次の資料に含まれる文字の行をすべて、一字一句変えずに書き写しなさい。画像を示す行は解答に含めないこと。

# # # #

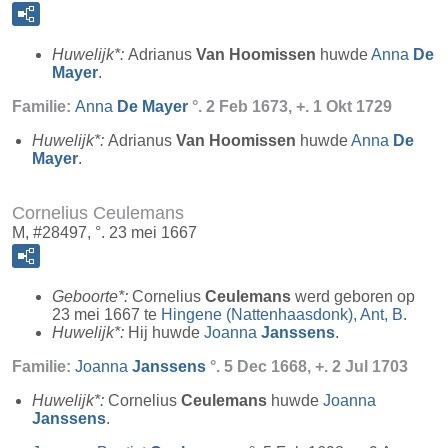
Huwelijk*:
Adrianus
Van Hoomissen
huwde
Anna
De
Mayer
.
Familie:
Anna
De Mayer
°. 2 Feb 1673, +. 1 Okt 1729
Huwelijk*:
Adrianus
Van Hoomissen
huwde
Anna
De
Mayer
.
Cornelius Ceulemans
M, #28497, °. 23 mei 1667
Geboorte*:
Cornelius
Ceulemans
werd geboren op
23 mei 1667 te
Hingene (Nattenhaasdonk), Ant, B
.
Huwelijk*:
Hij huwde
Joanna
Janssens
.
Familie:
Joanna
Janssens
°. 5 Dec 1668, +. 2 Jul 1703
Huwelijk*:
Cornelius
Ceulemans
huwde
Joanna
Janssens
.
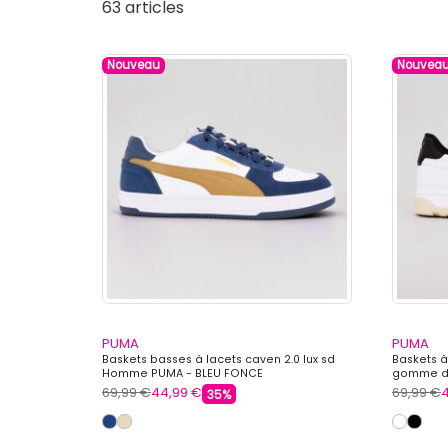
63 articles
Nouveau
Nouvea
PUMA
PUMA
Baskets basses à lacets caven 2.0 lux sd
Baskets à
Homme PUMA - BLEU FONCE
gomme d
69,99 €
44,99 €
69,99 €
35%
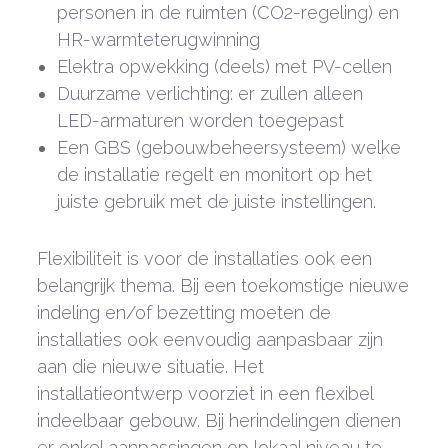
personen in de ruimten (CO
2
-regeling) en
HR-warmteterugwinning
Elektra opwekking (deels) met PV-cellen
Duurzame verlichting: er zullen alleen
LED-armaturen worden toegepast
Een GBS (gebouwbeheersysteem) welke
de installatie regelt en monitort op het
juiste gebruik met de juiste instellingen.
Flexibiliteit is voor de installaties ook een
belangrijk thema. Bij een toekomstige nieuwe
indeling en/of bezetting moeten de
installaties ook eenvoudig aanpasbaar zijn
aan die nieuwe situatie. Het
installatieontwerp voorziet in een flexibel
indeelbaar gebouw. Bij herindelingen dienen
er enkel aanpassingen op lokaal niveau te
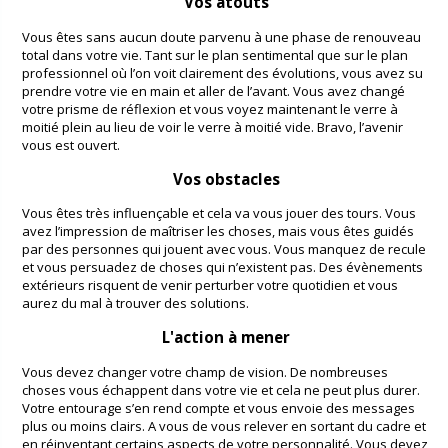
Vos atouts
Vous êtes sans aucun doute parvenu à une phase de renouveau
total dans votre vie. Tant sur le plan sentimental que sur le plan
professionnel où l’on voit clairement des évolutions, vous avez su
prendre votre vie en main et aller de l’avant. Vous avez changé
votre prisme de réflexion et vous voyez maintenant le verre à
moitié plein au lieu de voir le verre à moitié vide. Bravo, l’avenir
vous est ouvert.
Vos obstacles
Vous êtes très influençable et cela va vous jouer des tours. Vous
avez l’impression de maîtriser les choses, mais vous êtes guidés
par des personnes qui jouent avec vous. Vous manquez de recule
et vous persuadez de choses qui n’existent pas. Des évènements
extérieurs risquent de venir perturber votre quotidien et vous
aurez du mal à trouver des solutions.
L'action à mener
Vous devez changer votre champ de vision. De nombreuses
choses vous échappent dans votre vie et cela ne peut plus durer.
Votre entourage s’en rend compte et vous envoie des messages
plus ou moins clairs. A vous de vous relever en sortant du cadre et
en réinventant certains aspects de votre personnalité. Vous devez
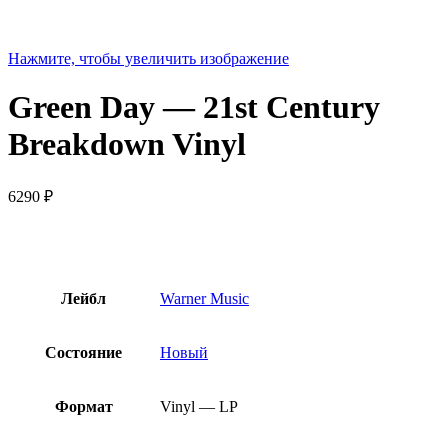
Нажмите, чтобы увеличить изображение
Green Day — 21st Century
Breakdown Vinyl
6290
₽
Лейбл
Warner Music
Состояние
Новый
Формат
Vinyl — LP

# # # #

_解答欄_:
Huwelijk*:
Adrianus
Van Hoomissen
huwde
Anna
De
Mayer
.
Familie:
Anna
De Mayer
°. 2 Feb 1673, +. 1 Okt 1729
Huwelijk*:
Adrianus
Van Hoomissen
huwde
Anna
De
Mayer
.
Cornelius Ceulemans
M, #28497, °. 23 mei 1667
Geboorte*:
Cornelius
Ceulemans
werd geboren op
23 mei 1667 te
Hingene (Nattenhaasdonk), Ant, B
.
Huwelijk*:
Hij huwde
Joanna
Janssens
.
Familie:
Joanna
Janssens
°. 5 Dec 1668, +. 2 Jul 1703
Huwelijk*:
Cornelius
Ceulemans
huwde
Joanna
Janssens
.
63 articles
Nouveau
Nouvea
PUMA
PUMA
Baskets basses à lacets caven 2.0 lux sd
Baskets à
Homme PUMA - BLEU FONCE
gomme d
69,99 €
44,99 €
69,99 €
35%
personen in de ruimten (CO
2
-regeling) en
HR-warmteterugwinning
Elektra opwekking (deels) met PV-cellen
Duurzame verlichting: er zullen alleen
LED-armaturen worden toegepast
Een GBS (gebouwbeheersysteem) welke
de installatie regelt en monitort op het
juiste gebruik met de juiste instellingen.
Flexibiliteit is voor de installaties ook een
belangrijk thema. Bij een toekomstige nieuwe
indeling en/of bezetting moeten de
installaties ook eenvoudig aanpasbaar zijn
aan die nieuwe situatie. Het
installatieontwerp voorziet in een flexibel
indeelbaar gebouw. Bij herindelingen dienen
er enkel aanpassingen op lokaal niveau te
Vos atouts
Vous êtes sans aucun doute parvenu à une phase de renouveau
total dans votre vie. Tant sur le plan sentimental que sur le plan
professionnel où l’on voit clairement des évolutions, vous avez su
prendre votre vie en main et aller de l’avant. Vous avez changé
votre prisme de réflexion et vous voyez maintenant le verre à
moitié plein au lieu de voir le verre à moitié vide. Bravo, l’avenir
vous est ouvert.
Vos obstacles
Vous êtes très influençable et cela va vous jouer des tours. Vous
avez l’impression de maîtriser les choses, mais vous êtes guidés
par des personnes qui jouent avec vous. Vous manquez de recule
et vous persuadez de choses qui n’existent pas. Des évènements
extérieurs risquent de venir perturber votre quotidien et vous
aurez du mal à trouver des solutions.
L'action à mener
Vous devez changer votre champ de vision. De nombreuses
choses vous échappent dans votre vie et cela ne peut plus durer.
Votre entourage s’en rend compte et vous envoie des messages
plus ou moins clairs. A vous de vous relever en sortant du cadre et
en réinventant certains aspects de votre personnalité. Vous devez
Нажмите, чтобы увеличить изображение
Green Day — 21st Century
Breakdown Vinyl
6290
₽
Лейбл
Warner Music
Состояние
Новый
Формат
Vinyl — LP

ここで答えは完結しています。